In Charleston: AME Martyrs of Charity

In Charleston: AME Martyrs of Charity June 18, 2015

Earlier today, someone set fire to the Church of the Multiplication of the Loaves and Fishes at Tabgha, in Israel’s Galilee region. Found scrawled in red paint on one of the church’s outside walls was part of a Hebrew prayer calling for an end to idol worship. No suspects have been named, but the crime bears a close resemblance to other acts of vandalism and arson carried out by Jewish West Bank settlers.

Whoever wants to call that an anti-Christian hate crime has the beginning of a pretty good case.

The same can’t be said for Reverend A.W. Jackson. In an appearance on Fox and Friends, Jackson suggested that the mass murder at Emanuel African Methodist Episcopal church in Charleston, South Carolina might have been one man’s expression of “a rising hostility against Christians across this country.”

The Reverend may have spoken before all the facts had emerged, but this is still transparent nonsense. Dylan Storm Roof, the suspect – now in custody – is white and has posed for photographs wearing a jacket decorated with the flags of Apartheid-era South Africa and Rhodesia, whose white settler minority also claimed a monopoly on political power. All of his alleged victims were black. Their church, roundly described as a “historically black,” might more justly be called “historical and black” – its founder, Denmark Vesey, was a slave who bought his freedom, and later helped organize a revolt to free blacks who remained enslaved. According to survivors, Roof told his victims, “You rape our women, and you’re taking over our country, and you’ll have to go.”

The preponderance of the evidence suggests Roof didn’t have Christians in mind when he spoke of “You.” On that, I think, everyone can agree.

In Salon, Mary Elizabeth Williams argues that we should regard Roof’s rampage as an instance of domestic terrorism – specifically, right-wing domestic terrorism of the Timothy McVeigh type. Given what we know about Roof, that sounds fair enough. If we need to have a national conversation – or a debate, or a series of j’accuses – about anti-black hostility on certain segments of the Right, let’s have it. If some opinion-makers need to go to the dock for “creating a climate,” fine. Away with them. And may God have mercy on their souls.

But while all of this is taking place, let’s not lose sight of an important fact. Roof’s alleged victims were Christians, even if their faith had no bearing on his decision to massacre them. Not only that, they were active Christians. When Roof found them, they were at a prayer meeting, not a bingo game. What’s more, they behaved in a distinctly Christian fashion toward Roof himself, accepting him into their circle and praying with him for over an hour.

There’s every chance that the surly-looking white kid with the Emo Phillips haircut set off alarm bells in some minds. Not long beforehand, in nearby industrial North Charleston, a white police officer shot and killed an unarmed black man named Walter Scott. Tensions, as they say, were running high. The Reverend Clementa Pinckney, one of Roof’s victims, who had been a state senator as well as Emanuel AME’s pastor, had thrown his weight behind a bill helping police obtain body cameras.

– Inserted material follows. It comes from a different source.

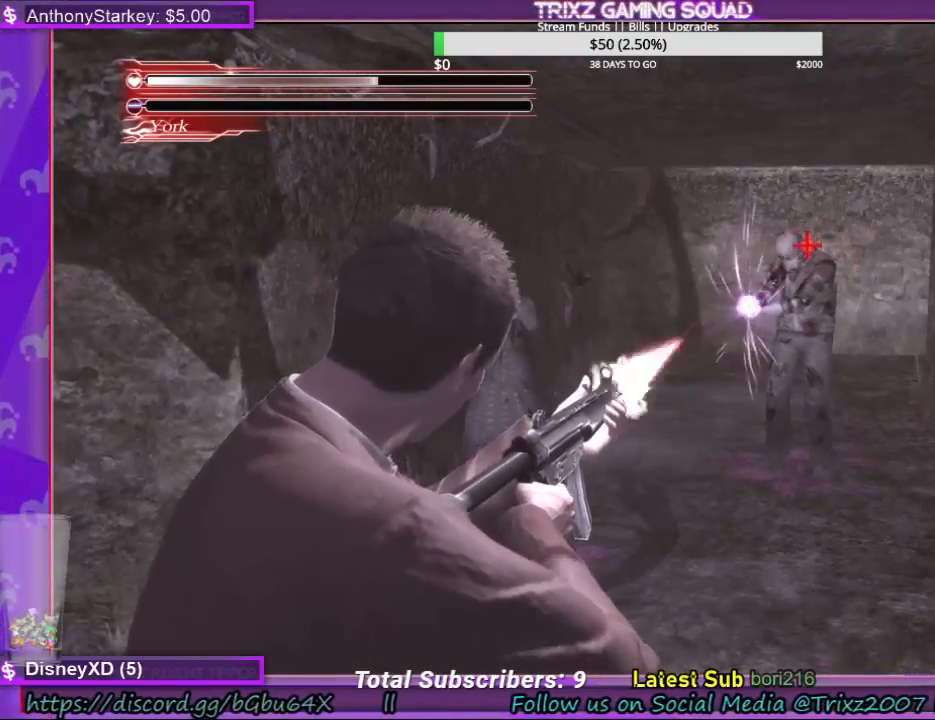
{"keys": ["space"], "mouse": [], "events": [[100, "mouse_left", "up"]]}
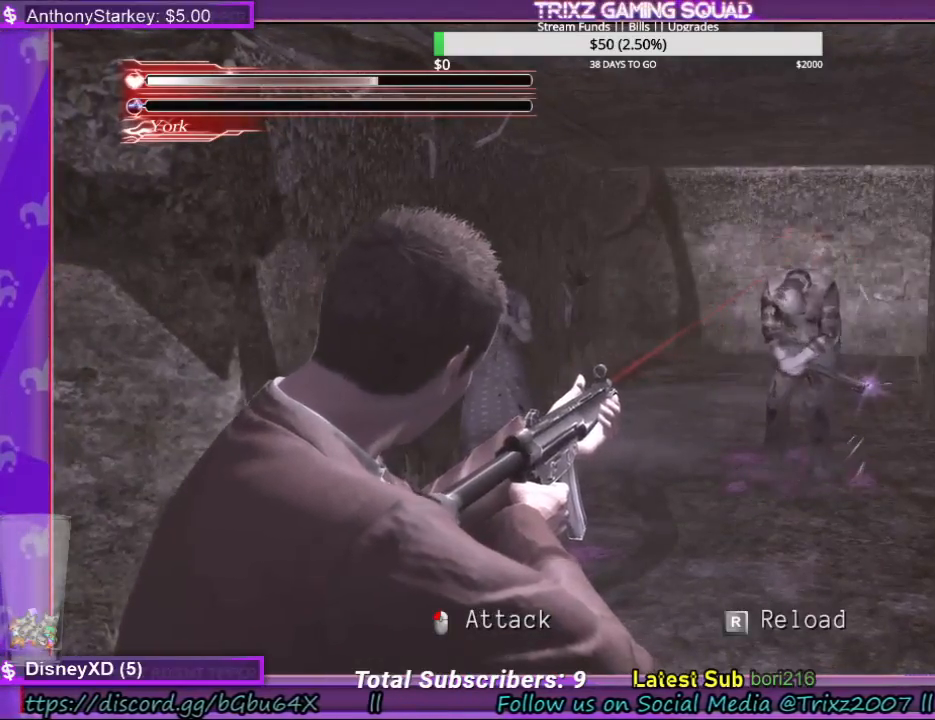
{"keys": ["space"], "mouse": ["left"], "events": [[434, "mouse_left", "down"]]}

Nevertheless, everyone seems to have followed the prescription from Deuteronomy: “Love ye therefore the stranger, for you were once strangers in the land of Egypt.”

I don’t claim to know a thing about AME traditions. But the Catholic Church uses the unofficial title “martyr of charity” for people who died while performing a charitable act. This distinguishes them from martyrs of the faith, who died because someone hated Christianity. Pace Reverend Jackson, the slain in this case weren’t martyrs of the faith, but, given the established facts, they look a lot like martyrs of charity.

Make no mistake. The point here is not to blunt anyone’s rage or massage away anyone’s determination to see justice done on earth. Martyrs go to heaven; on the makers of martyrs, it’s open season. The title “martyr of charity” was coined by Pope Paul VI when he beatified Maximiliian Kolbe, a Franciscan friar who volunteered to take a married man’s place in a Nazi starvation bunker. Paul, who was in Rome when the Germans occupied it, would never have denied that the Nazis had earned a good clobbering.

Instead, my point is to remind people that Roof’s alleged victims, by virtue of their faith and the charity through which they expressed it, are something more than victims. This world, though its importance is beyond question, is not the only one. Reverend Pinckney and the others believed this, or they would have found something else to do with themselves on a weeknight.